Plaintiffs rely largely on the testimony of Mrs. Emma Cochran, the second wife of John A. Cochran, to prove bad faith on the part of Mr. and Mrs. Broxson when they purchased the land from Byrd. She testified that the Broxsons came to see Cochran and asked permission of him to move in the vacant house on the old place; that on one Sunday before the Broxsons bought the property they and M.P. Byrd were at the Cochran home and the Broxsons and Byrd got up a trade for the place; that Cochran told Broxson that there were heirs behind the property, whereupon Broxson said he did not care anything about the heirs as he would be moved away before they got big enough to do anything. This witness further testified that the Broxsons and Cochrans visited each other quite frequently and the Broxsons knew that Cochran's first wife was dead and that she left minor children.

Of course, if the Broxsons were warned before they bought this property that the minor heirs of Cochran's first wife had an interest in the property, as testified by Cochran's wife, it could hardly be said that the Broxsons were in good faith. One of the essentials for acquiring property by the prescription of ten years is good faith on the part of the possessor. Civil Code, Article 3479. The possessor in good faith is he who has just reason to believe himself the master of the thing which he possesses, although he may not in fact be the true owner. Civil Code, Article 3451. But if there is doubt as to the validity of the title from whom he acquires, or if the person so acquiring title has knowledge of such facts as would render the title invalid, he cannot claim the benefit of a possessor in good faith. Knight v. Berwick Lumber Company, 130 La. 233, 234, 57 So. 900; Fradella et al. v. Pumilia et al., 177 La. 47, 147 So. 496.

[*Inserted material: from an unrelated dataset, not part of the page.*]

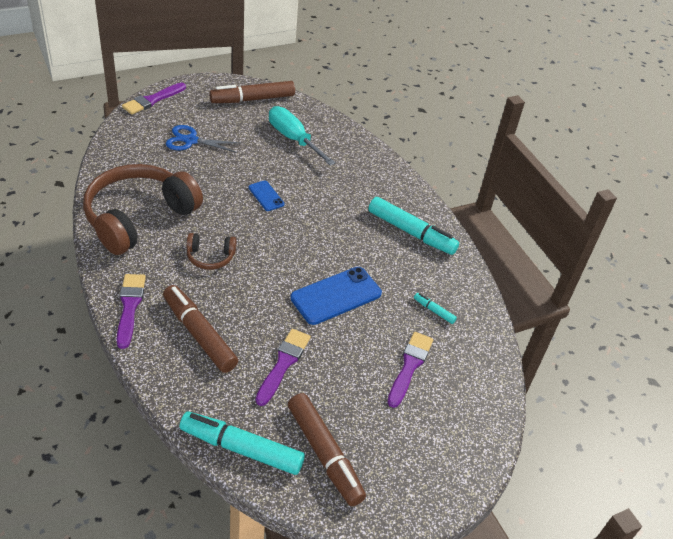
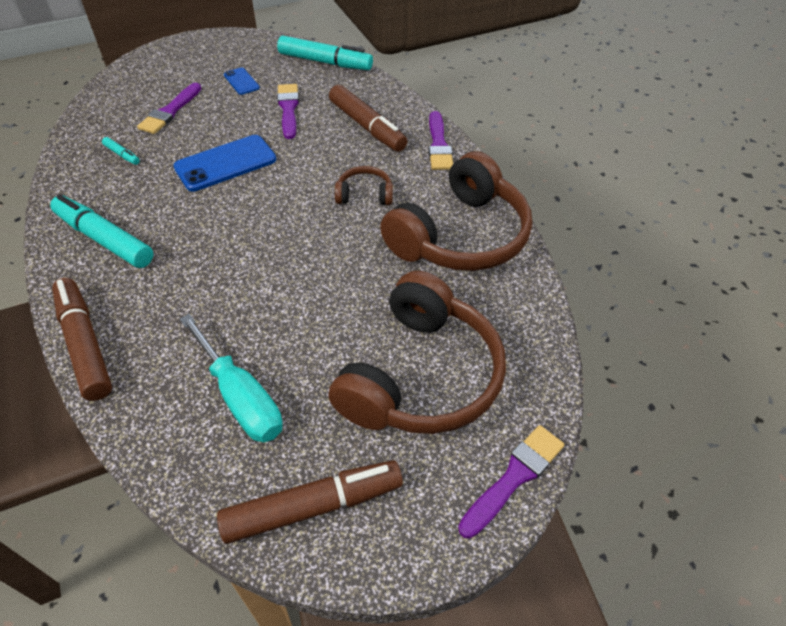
camera: 175 degrees left, 5 degrees up
blue scissors [166,125,241,153] -> brown headphones [328,271,506,434]
blue phone [249,180,285,211] -> blue phone moved to [224,68,260,95]
purple brush [256,329,311,406] -> purple brush turned 150 degrees clockwise [277,84,299,139]
brown marker [288,393,366,506] -> brown marker moved to [52,278,112,401]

However, the trial judge evidently did not believe all of the testimony of Cochran's second wife on this point. We cannot say that he erred in view of the testimony of G.W. Broxson and Tom Blackman, who testified that they were present when the trade for the land was made; that the trade was made down at the camp near the river, and no one else was present at the time except these two witnesses, Byrd and the Broxsons. It is true that G.W. Broxson was only nine or ten years old at the time, but there is no reason why he could not remember an event of this kind about as well as any of the others. Moreover, one of the plaintiffs, Mrs. Myrtie Cochran Franks, was sixteen or seventeen years old when this trade was made, and she testified that she did not even know the Broxsons before they moved on the old place. If the trade had been made at her home, as her step-mother testified, it does seem that she would have known the Broxsons even though she was not at home the day that Byrd and the Broxsons are supposed to have taken dinner at the Cochran home and made the trade.

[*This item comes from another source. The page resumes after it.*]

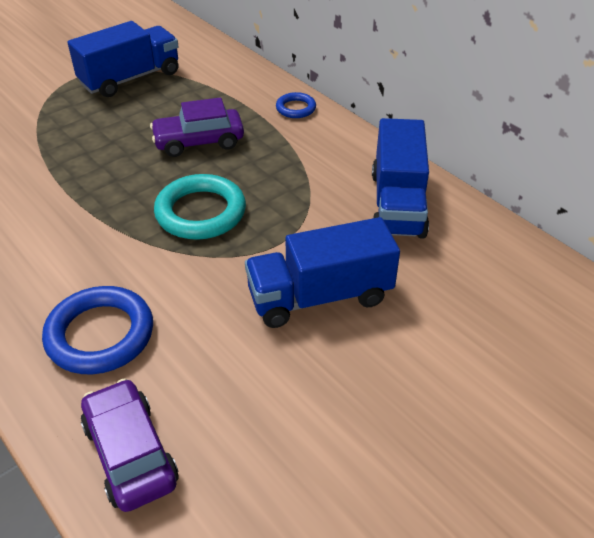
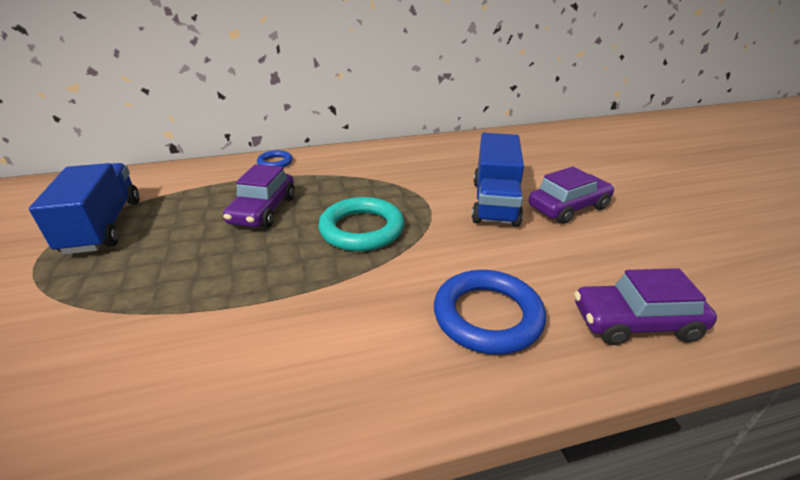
camera: 65 degrees left, 10 degrees down
blue truck [372,118,429,239] -> none
none -> purple car [529,167,614,224]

There is some testimony that the Cochran children told the Broxson children that they had an interest in the land, and that the arguments between them on this point became quite heated at times. But this evidence is not very clear, and if these arguments did occur, it was long after the Broxsons had acquired a title to the property. It remains a fact that, notwithstanding the plaintiffs continued to live in the vicinity of these lands long after they reached majority, yet they made no effort to recover their interest until Myrtie was 43 years old, Mittie 41, and the other two heirs were majors for many years without asserting any claim to the property.

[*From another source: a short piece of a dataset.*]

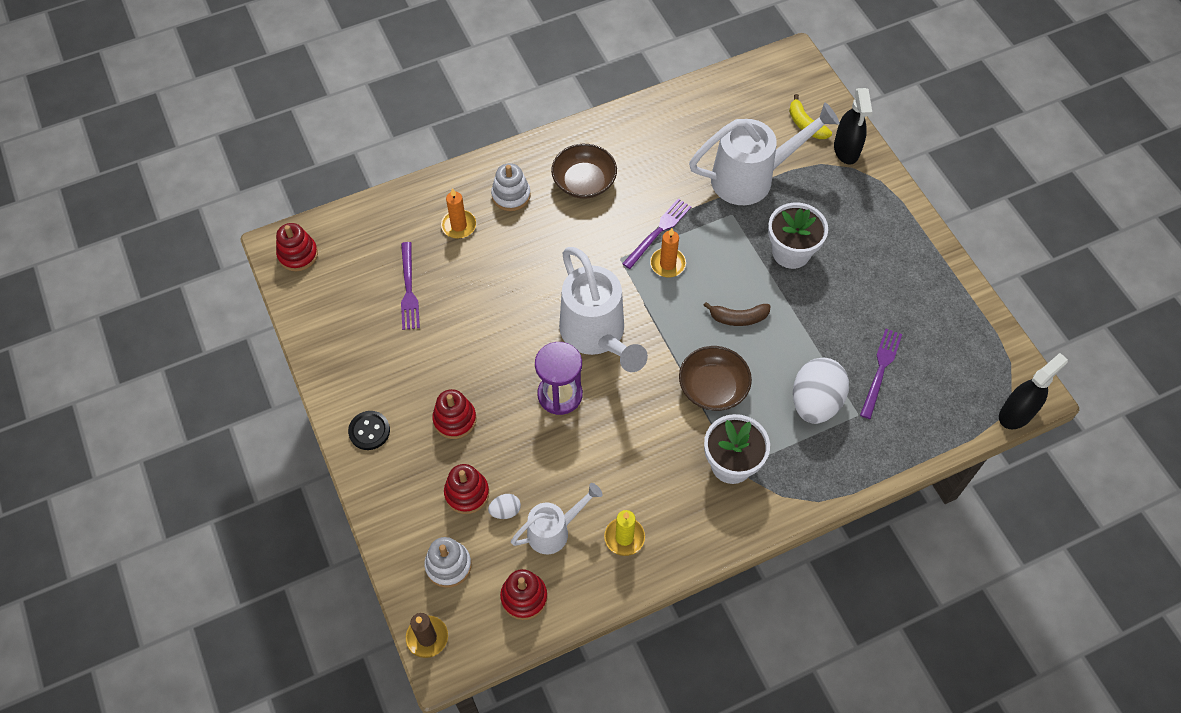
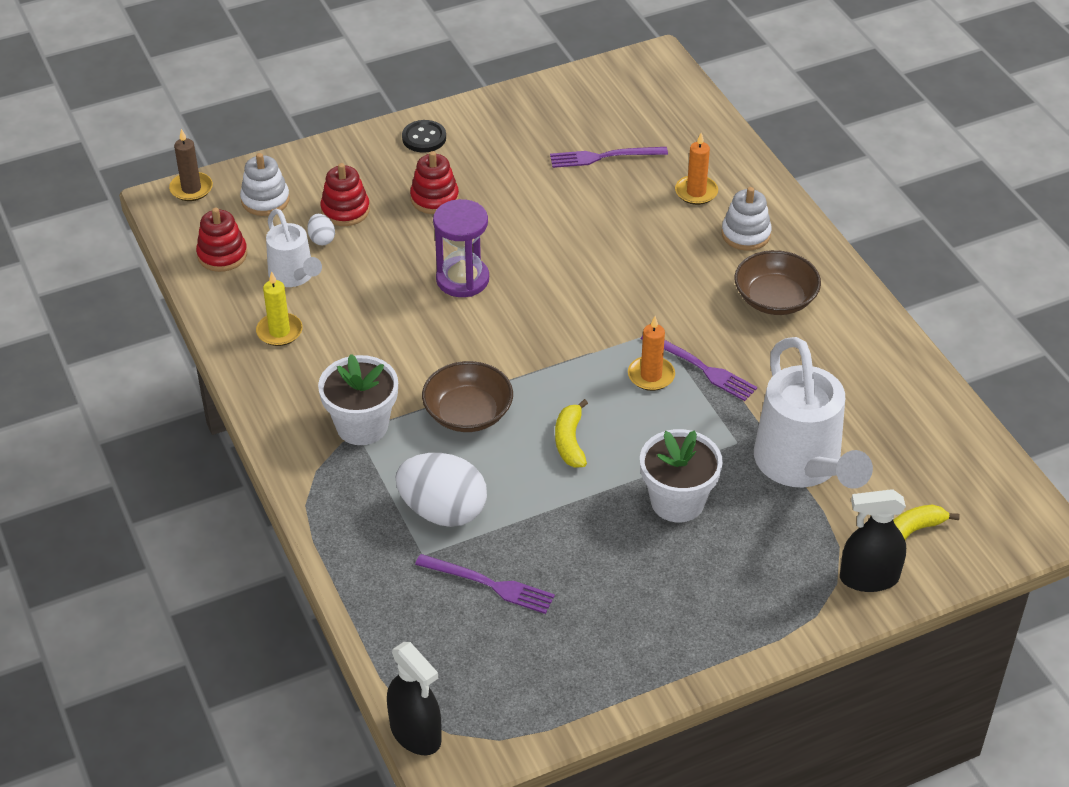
camera: 90 degrees right, 15 degrees down
red stacking toy [276,223,318,271] -> none
white watering can [559,247,648,372] -> none
brown banana [703,302,770,326] -> yellow banana [555,399,588,467]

We think the testimony supports the good faith of the Broxsons and that, as was held by the trial judge, it is not necessary to base our conclusions on laches on the part of plaintiffs. Nevertheless, in weighing the proof it is relevant to consider this long delay on the part of these heirs in asserting their claims. Where a claim has long been delayed in its prosecution, where there is no obstacle to its prosecution, the proof in support of such a claim must be strong, establishing the claim with more than reasonable certainty. Bodenheimer et al. v. Executors of Bodenheimer, 35 La.Ann. 1005.

Good faith is presumed and the plaintiffs have failed to show bad faith on the part of the Broxsons. Their possession not only began in good faith, but it continued in good faith and inured to the benefit of Moon and his heirs as to that part of the property purchased by Moon. The latter took as much possession of the property described in his title as he had need for. After he died, his heirs paid taxes on the property and continued their possession through an arrangement with the Broxsons. Bennett et als. v. Calmes et al., 116 La. 598, 40 So. 911.

As to whether or not the deed from Byrd to the Broxsons was sufficient to transfer the property and serve as the basis of the ten years prescription, it is contended that the deed was made to Mrs. Broxson and was not signed by her and that her husband did not concur in the act or yield his consent in writing as required by Article 122 of the Civil Code. The deed is made to Mrs. Emmer Broxson, wife of G.T. Broxson, "here present and consenting to his wife making the purchase". There is no declaration in the deed that the wife was making the purchase with her separate funds, and the property fell into the community to the same extent as though the purchase had been made in the name of the husband or in the joint names of husband and wife. While the deed is not signed by either Mrs. Broxson or her husband, it shows on its face that the property purchased belonged to the community, and it is not necessary that the purchaser sign the deed in order to show an acceptance of the purchase. Acceptance may be shown by the acts of the purchaser. The Broxsons not only moved on the property and publicly and openly claimed ownership of it, but they paid taxes on it, and subsequently sold a good part of the property with the husband concurring in the deed. This was sufficient to show an acceptance of the purchase. Balch v. Young, 23 La.Ann. 272; Allen, West Bush v. Whetstone, et al., 35 La.Ann. 846.

The prohibition of the codal article relates to the purchase by the wife by a gratuitous or encumbered title of separate property and with her separate funds, and has no relation to the purchase of community property. The title from Byrd to the Broxsons was regular in form and was translative of property, and was sufficient to serve as the basis for the prescription of ten years under Articles 3478 and 3479 of Civil Code.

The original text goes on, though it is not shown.